Pope clarifies remarks about homosexuality and sin
Pope Francis, in a letter to Jesuit Father James Martin, clarified remarks he had made during an interview with the Associated Press published Jan. 25.
Pope Francis looks on as he answers questions from journalists aboard his flight from Iqaluit, in the Canadian territory of Nunavut, to Rome July 29, 2022. (CNS photo/Paul Haring)
VATICAN CITY (CNS) -- Pope Francis reaffirmed that homosexuality is not a crime, and that any sexual act outside of marriage is a sin, in a written response to a request for clarification about his remarks during a recent interview with the Associated Press.
In an interview with the agency televised and published in Spanish Jan. 25, the pope had said that "being homosexual is not a crime. It is not a crime." He defined as "unjust" laws that criminalize homosexuality or homosexual activity and urged church members, including bishops, to show "tenderness" as God does with each of his children.

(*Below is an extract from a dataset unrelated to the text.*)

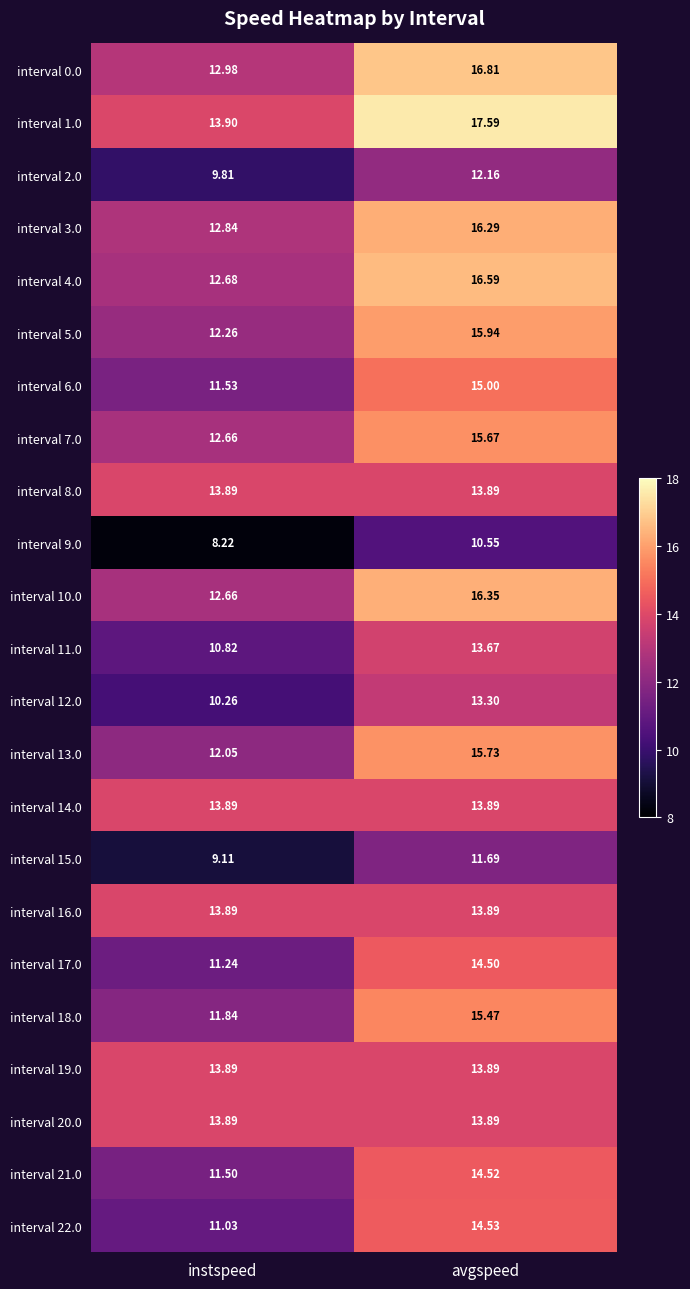

Between instspeed and avgspeed, which series saw the biggest shift?

interval 4.0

In the interview the pope said, "We are all children of God, and God loves us as we are and for the strength that each of us fights for our dignity. Being homosexual is not a crime. It is not a crime."
Then, he voiced an objection to that statement, followed by how he would respond to that objection, saying, "'Yes, but it is a sin.' Fine, but first let us distinguish between a sin and a crime."
"It's also a sin to lack charity with one another," he added.
U.S. Jesuit Father James Martin, who is editor of Outreach.faith, which provides news and resources for LGBTQ Catholics, wrote to the pope asking him to clarify his statement, which some media outlets had reported as the pope saying being gay is a sin.
Father Martin published the pope's written reply in Spanish Jan. 27. The pope acknowledged, "In a televised interview, where we spoke with natural and conversational language, it is understandable that there would not be such precise definitions."
"It is not the first time that I speak of homosexuality and of homosexual persons. And I wanted to clarify that it is not a crime, in order to stress that criminalization is neither good nor just," the pope wrote.
"When I said it is a sin, I was simply referring to Catholic moral teaching, which says that every sexual act outside of marriage is a sin. Of course, one must also consider the circumstances, which may decrease or eliminate fault," he wrote.
"As you can see, I was repeating something in general. I should have said, 'It is a sin, as is any sexual act outside of marriage,'" he wrote. "This is to speak of 'the matter' of sin, but we know well that Catholic morality not only takes into consideration the matter, but also evaluates freedom and intention; and this, for every kind of sin."
"And I would tell whoever wants to criminalize homosexuality that they are wrong," the pope wrote.